We’ve used the phrase wishcraft in the past to describe the Biden administration’s preferred public policy stance. Time and again, the administration has behaved as if it believed that it can bend reality by uttering the right combination of words, like the children in J.K. Rowling’s novels. The White House inflation rally was like a huge wishcraft festival, with all the president’s cabal chanting that they had won a great victory over inflation.
Wall Street too had thought inflation would decline in August. The consensus forecast was for a decline of one-tenth of a percentage point in headline inflation and three-tenths of a gain in core inflation. Instead, headline inflation rose by one-tenth of a point and core jumped six-tenths of a point. It’s notable that Wall Street has now underestimated CPI in 11 out of the last 18 months. Only twice in all this time has CPI surprised to the downside. By the calculations of Ethan Harris of Bank of America, the cumulative “net surprise” has meant that inflation is 2.3 percentage points above where Wall Street reckoned it would be.

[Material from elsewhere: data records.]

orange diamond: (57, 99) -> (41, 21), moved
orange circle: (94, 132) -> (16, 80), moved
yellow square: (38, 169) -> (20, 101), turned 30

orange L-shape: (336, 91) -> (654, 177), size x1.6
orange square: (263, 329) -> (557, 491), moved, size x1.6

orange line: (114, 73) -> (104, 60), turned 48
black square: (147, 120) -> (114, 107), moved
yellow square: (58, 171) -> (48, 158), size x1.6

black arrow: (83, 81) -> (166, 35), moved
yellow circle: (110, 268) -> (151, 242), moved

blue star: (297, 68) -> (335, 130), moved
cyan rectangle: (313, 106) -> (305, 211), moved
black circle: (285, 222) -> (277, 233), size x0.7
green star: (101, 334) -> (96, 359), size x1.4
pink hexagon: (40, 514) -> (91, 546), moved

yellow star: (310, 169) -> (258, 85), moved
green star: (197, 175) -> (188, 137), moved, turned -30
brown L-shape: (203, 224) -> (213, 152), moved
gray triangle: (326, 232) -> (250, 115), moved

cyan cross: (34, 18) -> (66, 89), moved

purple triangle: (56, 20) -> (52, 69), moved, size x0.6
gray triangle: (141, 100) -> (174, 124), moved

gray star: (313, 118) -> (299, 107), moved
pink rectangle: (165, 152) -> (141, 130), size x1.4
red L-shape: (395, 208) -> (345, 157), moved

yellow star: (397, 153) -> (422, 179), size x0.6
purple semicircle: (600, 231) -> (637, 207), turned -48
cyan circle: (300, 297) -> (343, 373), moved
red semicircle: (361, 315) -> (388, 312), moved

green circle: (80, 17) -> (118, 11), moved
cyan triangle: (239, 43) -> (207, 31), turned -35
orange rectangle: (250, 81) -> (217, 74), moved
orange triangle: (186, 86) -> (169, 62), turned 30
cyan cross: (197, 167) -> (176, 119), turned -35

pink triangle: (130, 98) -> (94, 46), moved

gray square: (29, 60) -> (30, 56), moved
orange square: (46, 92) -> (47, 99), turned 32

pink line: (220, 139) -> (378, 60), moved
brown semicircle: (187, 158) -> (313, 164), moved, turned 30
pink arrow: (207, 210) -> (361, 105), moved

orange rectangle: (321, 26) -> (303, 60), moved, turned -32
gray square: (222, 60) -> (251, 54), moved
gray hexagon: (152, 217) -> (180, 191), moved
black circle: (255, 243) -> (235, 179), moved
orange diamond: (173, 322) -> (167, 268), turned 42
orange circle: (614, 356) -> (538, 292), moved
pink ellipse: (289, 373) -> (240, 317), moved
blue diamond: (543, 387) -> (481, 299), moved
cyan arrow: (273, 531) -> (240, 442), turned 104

Why has Wall Street so consistently underestimated inflation? One reason may be geography. Over the past year, the BLS’s nationwide inflation index has prices up an average of 8.3 percent. The index for the greater New York City area, however, is up just 6.6 percent. In July, prices in the New York City area fell 0.3 percent while prices in the national index were flat. In other words, Wall Street may be underestimating inflation because there’s so much less inflation where Wall Street economists live.
Another reason is that many economists have not adapted to the idea that we are now in a high inflation regime. Their models are still pegged to the lowflation decades that preceded the pandemic. Many of them became convinced that accommodative monetary policy no longer had the power to increase inflation, even if coupled with fiscal stimulus. They saw the Phillips Curve as flat, meaning there was no real trade-off between low unemployment and low inflation. Only serious supply shocks could cause sustained inflation. So when inflation hit, they decided it was all a supply-side issue that would be quickly resolved. Inflation, almost by definition, had to be transitory.
We are not optimistic about the mental agility of economists following the August shock of inflation. Unfortunately, it may be a while before economists recognize the current inflation crisis has been largely the result of too much deficit spending accommodated by too loose of a monetary policy. The wisdom of such an old-fashioned notion may prevail one day. But when that day may be, we cannot say.